*Reading passage*
◆ ◆ ◆ ◆ ◆

The great international manhunt came to an end last night, as the United States finally got their man. Osama bin Laden, the terrorist mastermind behind the 9/11 attacks and countless other atrocities around the world, was killed in a daring raid on a mansion in Abbottabad, Pakistan, a wealthy neighborhood some 50 kilometers north of Islamabad. This moment, nearly ten years in waiting, touched off jubilant celebrations from New York to Los Angeles and beyond. President Obama remarked that this moment is “the most significant achievement” in the War on Terror, and he couldn’t be more correct. However, amidst the euphoria and celebration of the news late Sunday night, there was a shroud of mystery surrounding the raid that deserves to be addressed. How did bin Laden make his way across Pakistan away from the Tora Bora Mountains without being noticed? Why did nobody suspect anything was amiss in that neighborhood when a giant mansion with 18-foot walls was erected, dwarfing every other house in the area? Most importantly, how did the Pakistani government not realize that the most wanted man in the world was practically in their backyard, and living near one of the largest military bases in the country? Even though he was finally found and killed, new suspicions have arisen, leaving one to wonder how friendly American-Pakistani relations really are, or if we’ve been played like a fiddle for the past decade.

Let’s focus on the mission itself to start with. According to military sources, this raid had been in the plans for the last four years. The reason it didn’t commence earlier was apparently because the units that took part in the mission needed to be trained to handle such a vast, protected complex, and they had to confirm that bin Laden was actually there. This cautious approach was necessary because the neighborhood the house was in is no slum: it’s an affluent neighborhood far from the combat zone, and right on the doorstep of a supposedly friendly government. There was a great risk that this mission would go pear-shaped, and have ruinous consequences for diplomatic relations with Islamabad if the house had held just innocent people. It was a bold decision on the part of President Obama to sign off on such a mission, knowing the risks involved and the political hot-water he would be in if the suspicions were wrong. Luckily for him, and for the soldiers that took part in this historic raid, the intelligence was correct, and the most wanted criminal on the planet was taken out.

◆ ◆ ◆ ◆ ◆

*Direction 1*
Using the article on the bin Laden raid, decide whether each statement agrees with it: (a) the mansion stood about 50 kilometers north of Islamabad; (b) the raid had been in planning for ten years; (c) the mansion's walls were 18 feet high. Answer yes or no for each and quote the deciding words of the article.

◆ ◆ ◆ ◆ ◆

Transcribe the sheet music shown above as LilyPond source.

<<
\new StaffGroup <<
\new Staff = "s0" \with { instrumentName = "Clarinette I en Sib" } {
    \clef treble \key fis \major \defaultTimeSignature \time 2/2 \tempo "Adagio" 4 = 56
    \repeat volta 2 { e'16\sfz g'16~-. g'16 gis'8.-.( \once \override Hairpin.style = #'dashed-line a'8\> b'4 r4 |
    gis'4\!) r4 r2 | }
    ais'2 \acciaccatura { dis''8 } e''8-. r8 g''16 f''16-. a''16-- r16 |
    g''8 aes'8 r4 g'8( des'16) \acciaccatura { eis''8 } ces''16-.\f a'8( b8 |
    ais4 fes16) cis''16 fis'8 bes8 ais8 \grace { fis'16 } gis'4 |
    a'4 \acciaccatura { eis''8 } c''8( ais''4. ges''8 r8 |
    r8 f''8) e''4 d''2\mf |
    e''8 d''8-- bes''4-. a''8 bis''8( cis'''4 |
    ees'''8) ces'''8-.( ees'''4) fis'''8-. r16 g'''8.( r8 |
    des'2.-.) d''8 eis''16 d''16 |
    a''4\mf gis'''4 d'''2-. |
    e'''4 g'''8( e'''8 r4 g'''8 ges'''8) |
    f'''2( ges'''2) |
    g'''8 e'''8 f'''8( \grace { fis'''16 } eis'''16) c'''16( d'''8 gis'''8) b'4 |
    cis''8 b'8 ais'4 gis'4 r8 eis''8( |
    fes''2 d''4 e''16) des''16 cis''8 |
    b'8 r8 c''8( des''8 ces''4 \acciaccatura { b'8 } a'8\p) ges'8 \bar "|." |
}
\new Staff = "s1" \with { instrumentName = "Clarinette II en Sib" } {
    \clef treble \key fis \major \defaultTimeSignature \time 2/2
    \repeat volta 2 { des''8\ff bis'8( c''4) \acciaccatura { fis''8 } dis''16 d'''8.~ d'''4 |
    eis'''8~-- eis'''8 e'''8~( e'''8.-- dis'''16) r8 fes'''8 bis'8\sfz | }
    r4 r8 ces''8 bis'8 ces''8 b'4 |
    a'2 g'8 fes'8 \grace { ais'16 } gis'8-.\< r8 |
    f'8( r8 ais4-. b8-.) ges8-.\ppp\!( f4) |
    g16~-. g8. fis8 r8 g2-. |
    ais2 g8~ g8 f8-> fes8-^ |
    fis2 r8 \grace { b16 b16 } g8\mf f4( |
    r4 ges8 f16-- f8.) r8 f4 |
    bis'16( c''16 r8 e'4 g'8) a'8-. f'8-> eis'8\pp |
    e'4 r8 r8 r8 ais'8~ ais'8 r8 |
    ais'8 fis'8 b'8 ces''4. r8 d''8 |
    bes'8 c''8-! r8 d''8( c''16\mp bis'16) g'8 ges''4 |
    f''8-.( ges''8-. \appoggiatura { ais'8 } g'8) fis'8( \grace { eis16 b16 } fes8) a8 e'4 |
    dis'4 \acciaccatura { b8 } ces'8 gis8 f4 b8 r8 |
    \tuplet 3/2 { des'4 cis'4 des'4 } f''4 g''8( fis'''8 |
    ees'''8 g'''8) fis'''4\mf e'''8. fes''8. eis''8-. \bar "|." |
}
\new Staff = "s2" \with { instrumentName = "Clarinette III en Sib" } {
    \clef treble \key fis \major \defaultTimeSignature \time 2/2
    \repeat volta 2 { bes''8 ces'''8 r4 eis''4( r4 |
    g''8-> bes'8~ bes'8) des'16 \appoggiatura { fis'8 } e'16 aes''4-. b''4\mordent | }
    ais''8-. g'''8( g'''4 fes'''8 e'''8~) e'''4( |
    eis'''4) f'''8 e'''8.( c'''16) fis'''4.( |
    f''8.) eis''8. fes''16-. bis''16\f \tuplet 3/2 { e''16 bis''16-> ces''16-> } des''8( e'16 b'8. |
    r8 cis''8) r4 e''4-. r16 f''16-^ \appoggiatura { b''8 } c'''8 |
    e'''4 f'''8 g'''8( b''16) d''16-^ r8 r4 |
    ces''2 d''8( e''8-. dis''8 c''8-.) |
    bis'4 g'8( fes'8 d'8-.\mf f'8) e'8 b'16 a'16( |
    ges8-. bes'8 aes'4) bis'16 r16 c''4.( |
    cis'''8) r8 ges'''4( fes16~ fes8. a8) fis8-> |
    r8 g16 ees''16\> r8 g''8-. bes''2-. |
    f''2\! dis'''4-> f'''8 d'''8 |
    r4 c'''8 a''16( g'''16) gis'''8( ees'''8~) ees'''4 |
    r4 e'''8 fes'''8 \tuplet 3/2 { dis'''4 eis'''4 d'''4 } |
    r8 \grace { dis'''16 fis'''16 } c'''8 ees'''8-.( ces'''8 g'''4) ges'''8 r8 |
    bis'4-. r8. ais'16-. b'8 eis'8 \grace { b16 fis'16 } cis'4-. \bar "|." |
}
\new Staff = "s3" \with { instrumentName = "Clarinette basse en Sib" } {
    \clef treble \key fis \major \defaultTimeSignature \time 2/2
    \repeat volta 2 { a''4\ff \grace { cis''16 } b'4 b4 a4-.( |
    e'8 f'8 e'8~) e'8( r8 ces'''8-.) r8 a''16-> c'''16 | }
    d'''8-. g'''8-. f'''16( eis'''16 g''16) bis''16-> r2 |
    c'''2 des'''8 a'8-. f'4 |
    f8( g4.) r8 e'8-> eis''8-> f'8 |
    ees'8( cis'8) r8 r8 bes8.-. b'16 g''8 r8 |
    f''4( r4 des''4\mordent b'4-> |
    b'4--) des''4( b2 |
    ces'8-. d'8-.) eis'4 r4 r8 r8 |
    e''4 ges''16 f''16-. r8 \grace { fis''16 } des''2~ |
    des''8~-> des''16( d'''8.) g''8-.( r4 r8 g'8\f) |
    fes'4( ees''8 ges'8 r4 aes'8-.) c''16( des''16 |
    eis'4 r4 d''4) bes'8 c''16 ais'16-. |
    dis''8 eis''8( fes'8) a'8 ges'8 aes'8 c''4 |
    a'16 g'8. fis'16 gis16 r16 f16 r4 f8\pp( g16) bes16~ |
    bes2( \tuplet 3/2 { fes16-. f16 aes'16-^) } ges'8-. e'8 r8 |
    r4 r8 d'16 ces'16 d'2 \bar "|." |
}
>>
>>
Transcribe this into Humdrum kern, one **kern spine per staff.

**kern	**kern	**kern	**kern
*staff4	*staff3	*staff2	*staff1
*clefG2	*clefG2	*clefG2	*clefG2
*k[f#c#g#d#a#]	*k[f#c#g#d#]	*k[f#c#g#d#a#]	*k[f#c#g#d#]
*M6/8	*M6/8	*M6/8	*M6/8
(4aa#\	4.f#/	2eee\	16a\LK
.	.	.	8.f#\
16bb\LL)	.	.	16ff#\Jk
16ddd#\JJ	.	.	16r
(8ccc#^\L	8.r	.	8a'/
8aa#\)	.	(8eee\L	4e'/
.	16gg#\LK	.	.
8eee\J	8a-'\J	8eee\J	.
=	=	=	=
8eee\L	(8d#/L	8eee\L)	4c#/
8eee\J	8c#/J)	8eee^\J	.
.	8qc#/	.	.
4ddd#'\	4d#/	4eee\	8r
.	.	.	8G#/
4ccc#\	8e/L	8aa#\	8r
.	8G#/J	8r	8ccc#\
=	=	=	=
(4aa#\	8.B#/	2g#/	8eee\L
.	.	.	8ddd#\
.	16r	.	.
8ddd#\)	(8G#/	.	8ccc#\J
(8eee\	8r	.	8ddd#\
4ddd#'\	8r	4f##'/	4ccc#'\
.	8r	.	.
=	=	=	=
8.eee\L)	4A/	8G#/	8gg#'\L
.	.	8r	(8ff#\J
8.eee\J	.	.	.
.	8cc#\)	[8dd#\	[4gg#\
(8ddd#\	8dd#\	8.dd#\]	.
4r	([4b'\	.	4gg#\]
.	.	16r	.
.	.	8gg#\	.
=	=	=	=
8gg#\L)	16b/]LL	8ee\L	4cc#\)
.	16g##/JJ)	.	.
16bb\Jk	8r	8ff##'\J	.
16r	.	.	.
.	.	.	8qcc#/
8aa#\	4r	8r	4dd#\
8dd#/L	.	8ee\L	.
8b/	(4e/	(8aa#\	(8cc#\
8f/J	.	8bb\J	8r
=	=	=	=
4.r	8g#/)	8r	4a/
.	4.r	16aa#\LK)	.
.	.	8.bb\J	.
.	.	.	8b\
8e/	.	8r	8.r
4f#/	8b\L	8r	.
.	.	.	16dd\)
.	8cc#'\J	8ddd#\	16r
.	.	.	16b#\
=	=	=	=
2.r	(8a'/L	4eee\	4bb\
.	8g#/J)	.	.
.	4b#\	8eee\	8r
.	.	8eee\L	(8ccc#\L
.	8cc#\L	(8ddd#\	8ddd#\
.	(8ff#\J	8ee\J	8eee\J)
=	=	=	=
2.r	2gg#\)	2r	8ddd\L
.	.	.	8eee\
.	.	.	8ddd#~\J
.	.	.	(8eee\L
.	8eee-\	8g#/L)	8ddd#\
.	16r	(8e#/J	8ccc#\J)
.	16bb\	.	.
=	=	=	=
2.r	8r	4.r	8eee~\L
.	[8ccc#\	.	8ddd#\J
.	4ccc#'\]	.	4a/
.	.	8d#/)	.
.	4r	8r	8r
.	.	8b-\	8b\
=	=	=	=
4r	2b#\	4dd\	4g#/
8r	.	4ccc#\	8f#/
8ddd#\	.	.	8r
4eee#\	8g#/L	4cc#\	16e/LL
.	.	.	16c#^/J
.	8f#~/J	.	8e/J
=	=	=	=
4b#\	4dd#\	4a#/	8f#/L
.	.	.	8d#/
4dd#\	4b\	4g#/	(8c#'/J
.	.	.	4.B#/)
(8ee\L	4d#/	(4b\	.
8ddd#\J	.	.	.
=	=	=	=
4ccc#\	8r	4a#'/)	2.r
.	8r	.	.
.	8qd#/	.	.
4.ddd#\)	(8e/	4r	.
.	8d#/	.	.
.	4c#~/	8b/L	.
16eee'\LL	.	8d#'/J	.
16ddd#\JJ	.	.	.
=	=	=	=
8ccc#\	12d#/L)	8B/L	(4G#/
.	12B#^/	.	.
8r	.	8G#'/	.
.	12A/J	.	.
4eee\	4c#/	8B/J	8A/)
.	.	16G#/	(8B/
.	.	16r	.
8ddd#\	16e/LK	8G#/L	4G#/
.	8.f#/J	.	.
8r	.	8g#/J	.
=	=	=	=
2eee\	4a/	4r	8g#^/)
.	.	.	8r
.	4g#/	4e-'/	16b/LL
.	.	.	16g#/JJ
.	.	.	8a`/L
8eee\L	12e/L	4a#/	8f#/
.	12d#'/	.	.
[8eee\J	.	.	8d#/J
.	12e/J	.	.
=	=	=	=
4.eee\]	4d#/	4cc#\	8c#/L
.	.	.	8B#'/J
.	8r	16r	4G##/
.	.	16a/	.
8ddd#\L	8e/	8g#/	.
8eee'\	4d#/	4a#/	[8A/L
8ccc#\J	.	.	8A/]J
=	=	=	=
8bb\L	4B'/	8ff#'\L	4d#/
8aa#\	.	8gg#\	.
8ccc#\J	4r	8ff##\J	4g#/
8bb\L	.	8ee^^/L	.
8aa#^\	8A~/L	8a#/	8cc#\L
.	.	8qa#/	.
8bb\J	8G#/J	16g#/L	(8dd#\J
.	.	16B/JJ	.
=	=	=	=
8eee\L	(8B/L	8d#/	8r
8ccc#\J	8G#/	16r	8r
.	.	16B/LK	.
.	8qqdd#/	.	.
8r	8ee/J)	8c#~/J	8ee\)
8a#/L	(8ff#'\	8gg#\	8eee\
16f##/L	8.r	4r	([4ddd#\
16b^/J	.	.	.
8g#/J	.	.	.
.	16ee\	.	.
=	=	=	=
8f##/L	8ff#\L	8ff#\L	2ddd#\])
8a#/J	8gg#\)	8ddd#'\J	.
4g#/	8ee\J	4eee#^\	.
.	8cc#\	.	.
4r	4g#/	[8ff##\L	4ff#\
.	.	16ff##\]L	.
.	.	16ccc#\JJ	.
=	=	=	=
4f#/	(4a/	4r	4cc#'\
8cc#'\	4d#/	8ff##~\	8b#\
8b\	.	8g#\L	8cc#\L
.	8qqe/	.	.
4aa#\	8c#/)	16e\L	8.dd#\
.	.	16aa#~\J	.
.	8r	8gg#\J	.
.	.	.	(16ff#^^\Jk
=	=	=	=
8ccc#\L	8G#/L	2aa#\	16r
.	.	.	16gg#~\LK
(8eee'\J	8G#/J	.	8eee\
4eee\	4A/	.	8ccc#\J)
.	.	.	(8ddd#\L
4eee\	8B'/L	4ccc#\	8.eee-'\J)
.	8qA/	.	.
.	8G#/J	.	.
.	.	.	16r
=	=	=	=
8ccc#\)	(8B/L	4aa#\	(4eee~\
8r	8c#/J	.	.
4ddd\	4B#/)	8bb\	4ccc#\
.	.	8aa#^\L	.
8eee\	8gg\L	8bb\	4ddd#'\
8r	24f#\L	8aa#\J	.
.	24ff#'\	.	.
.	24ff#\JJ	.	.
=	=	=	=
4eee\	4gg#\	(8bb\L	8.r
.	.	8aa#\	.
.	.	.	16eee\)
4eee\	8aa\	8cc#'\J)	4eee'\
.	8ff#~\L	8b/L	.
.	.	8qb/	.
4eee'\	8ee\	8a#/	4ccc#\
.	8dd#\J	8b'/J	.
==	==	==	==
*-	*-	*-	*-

◆ ◆ ◆ ◆ ◆

*Direction 2*
Gather every line of the records that contains the string "mordent".

*Written reply 1*
(a) Yes: "a wealthy neighborhood some 50 kilometers north of Islamabad"
(b) No: "this raid had been in the plans for the last four years"
(c) Yes: "a giant mansion with 18-foot walls"

*Written reply 2*
    g''8-> bes'8~ bes'8) des'16 \appoggiatura { fis'8 } e'16 aes''4-. b''4\mordent | }
    f''4( r4 des''4\mordent b'4-> |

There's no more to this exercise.